Here we showed, with only two simple features to remember over relatively long delays (compared to most visual WM paradigms, especially for recall-2 trials), that the amount and direction of bias (repulsion or attraction) depended on the nature of encoding (whether the features were bound into a single object), the angular difference between the two orientations, and its proximity to cardinal axes. In sum, the attraction/repulsion literature across perception, attention, and WM studies is decidedly mixed. A clarifying account that spans these domains is needed. Nonetheless, our results add interesting data showing further dynamic, contextual variability of the phenomena to this growing body of research.

Regardless of the direction of bias from no-longer-relevant distractors or the precise mechanisms that cause such bias (which are not entirely clear yet), the most important take home point is that evidence of such biases are inconsistent with the active-deletion hypothesis. So, this mechanism, which is hypothesized to help control the contents of WM by prioritizing maintenance of target information and resolve interference from nontarget information, does not appear to be used in all circumstances. Clarifying the exact source of such differences between studies which suggest that active deletion is or is not used is an important direction for future research on the dynamics of WM. Doing so will help researchers pin down why certain items persist in WM when others do not.

At present, the results of this study may be seen to support at least some of the conclusions drawn by Oberauer (2018) and the SOB-CS model. The data suggest that, even when low level visual stimuli are used as memoranda (rather than words), the simultaneous stimulus presentation and binding to each stimulus’s spatial context involved sufficient processing (perhaps via chunking or the persistence of a previously retrieved representation). This may have prevented the no-longer-relevant item from being removed from WM in the 2.5 s between the second cue and retrieval. Further exploring what level of processing of the stimuli is required to prevent active-deletion could shed light on possible mechanisms for this removal process and help researchers gain insight into when and why active-deletion occurs.

A limitation of this study is that, due to the COVID-19 pandemic, we were unable to use neuroimaging or neurostimulation methods to observe or modulate the activation status of items held in WM (as in Rose et al., 2016). Having participants perform a visual WM double-retrocue task with concurrent neuroimaging and neurostimulation, and associating neural data with potential biases from irrelevant items, could help reveal the nature of the representations that are retained in WM, including their activation state and the extent to which target and irrelevant features may be chunked or bias one another. For example, Bae and Luck (2019) were able to decode the no-longer-relevant orientation that was recalled on a previous trial from the EEG signals evoked by recall of a target orientation on the current trial. Such analyses can be used to track the activation state and the influence of WM items as they transition from relevant to no-longer-relevant, deleted states (see also Lorenc et al., 2020).

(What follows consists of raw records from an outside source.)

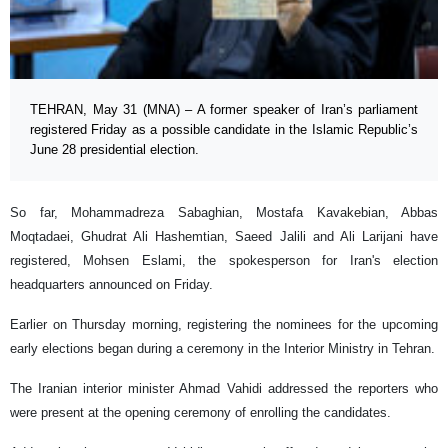
TEHRAN, May 31 (MNA) – A former speaker of Iran’s parliament
registered Friday as a possible candidate in the Islamic Republic’s
June 28 presidential election.
So far, Mohammadreza Sabaghian, Mostafa Kavakebian, Abbas
Moqtadaei, Ghudrat Ali Hashemtian, Saeed Jalili and Ali Larijani have
registered, Mohsen Eslami, the spokesperson for Iran's election
headquarters announced on Friday.
Earlier on Thursday morning, registering the nominees for the upcoming
early elections began during a ceremony in the Interior Ministry in Tehran.
The Iranian interior minister Ahmad Vahidi addressed the reporters who
were present at the opening ceremony of enrolling the candidates.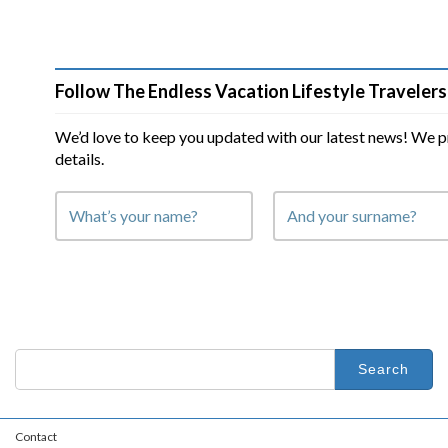
Follow The Endless Vacation Lifestyle Travelers
We’d love to keep you updated with our latest news! We p
details.
Search
for:
Contact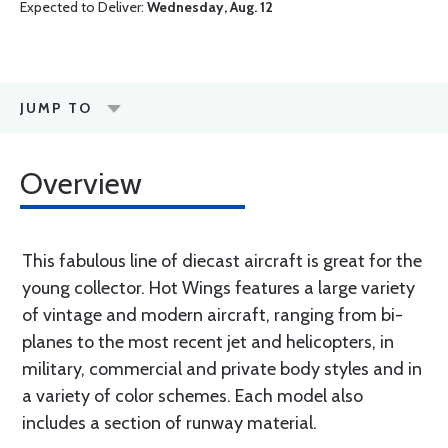
Expected to Deliver:
Wednesday, Aug. 12
JUMP TO
Overview
This fabulous line of diecast aircraft is great for the
young collector. Hot Wings features a large variety
of vintage and modern aircraft, ranging from bi-
planes to the most recent jet and helicopters, in
military, commercial and private body styles and in
a variety of color schemes. Each model also
includes a section of runway material.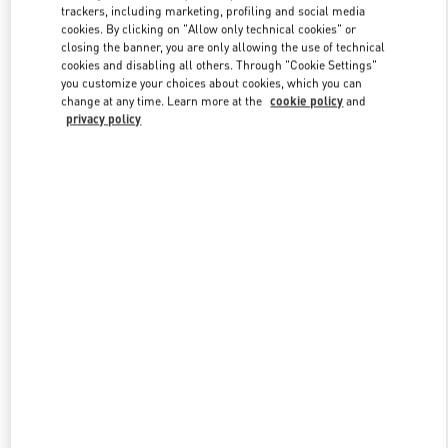
trackers, including marketing, profiling and social media
cookies. By clicking on "Allow only technical cookies" or
closing the banner, you are only allowing the use of technical
Link Opens in New Tab
cookies and disabling all others. Through "Cookie Settings"
you customize your choices about cookies, which you can
change at any time. Learn more at the
cookie policy
and
privacy policy
もっと見る
New arrivals in Valentino Boutique - Osaka Hankyu Men's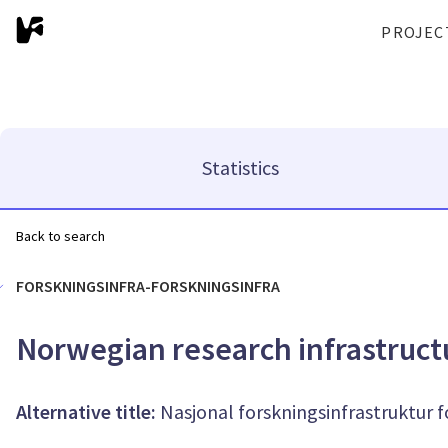
PROJEC
Statistics
Back to search
FORSKNINGSINFRA-FORSKNINGSINFRA
Norwegian research infrastruct
Alternative title:
Nasjonal forskningsinfrastruktur 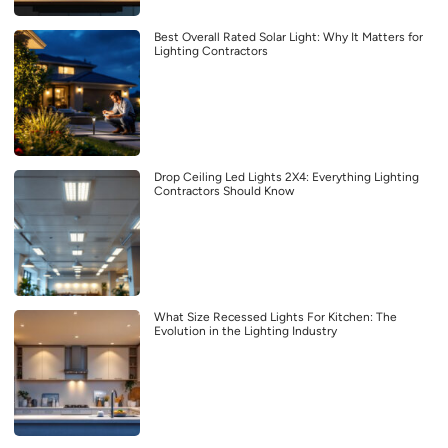
Best Overall Rated Solar Light: Why It Matters for
Lighting Contractors
Drop Ceiling Led Lights 2X4: Everything Lighting
Contractors Should Know
What Size Recessed Lights For Kitchen: The
Evolution in the Lighting Industry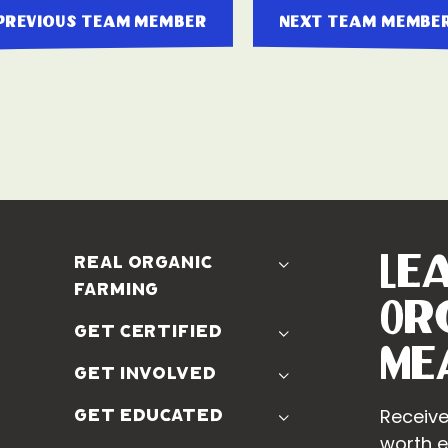
previous team member
next team membe
Le
real organic
farming
Or
The Problem
get certified
Real Organic Difference
Me
Standards
get involved
The Solution
Use The Label
Donate
Receive
get educated
Farmer Discounts
Real Friends
worth e
Podcasts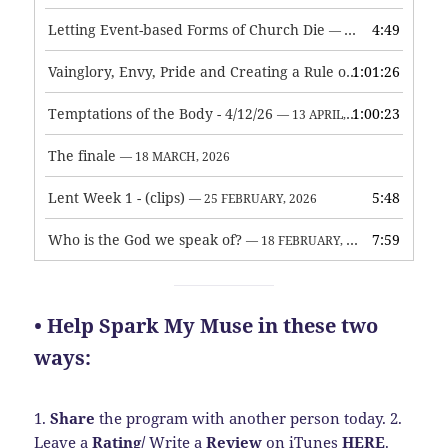
Letting Event-based Forms of Church Die
4:49
— 7 MAY, 2026
Vainglory, Envy, Pride and Creating a Rule of Life
1:01:26
— 1 MAY, 
Temptations of the Body - 4/12/26
1:00:23
— 13 APRIL, 2026
The finale
— 18 MARCH, 2026
Lent Week 1 - (clips)
5:48
— 25 FEBRUARY, 2026
Who is the God we speak of?
7:59
— 18 FEBRUARY, 2026
• Help Spark My Muse in these two
ways:
1.
Share
the program with another person today.
2.
Leave a
Rating
/
Write a
Review
on iTunes
HERE
.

Additionally, future research would do well to assess the independent contributions of the effects of attentional cueing/prioritization separately from the act of recalling an initial target item on the nontarget biases that were observed on recall 2 trials. It will be important for future research to elucidate the source of biases from no-longer-relevant/nontarget items on recall of target items, and whether such interactions among items in WM arise during encoding, maintenance, or retrieval. Analyzing bias from no-longer-relevant items, and understanding how it interacts with different prioritization states, should help researchers elucidate the nature of WM representations and how they are influenced by other items in memory.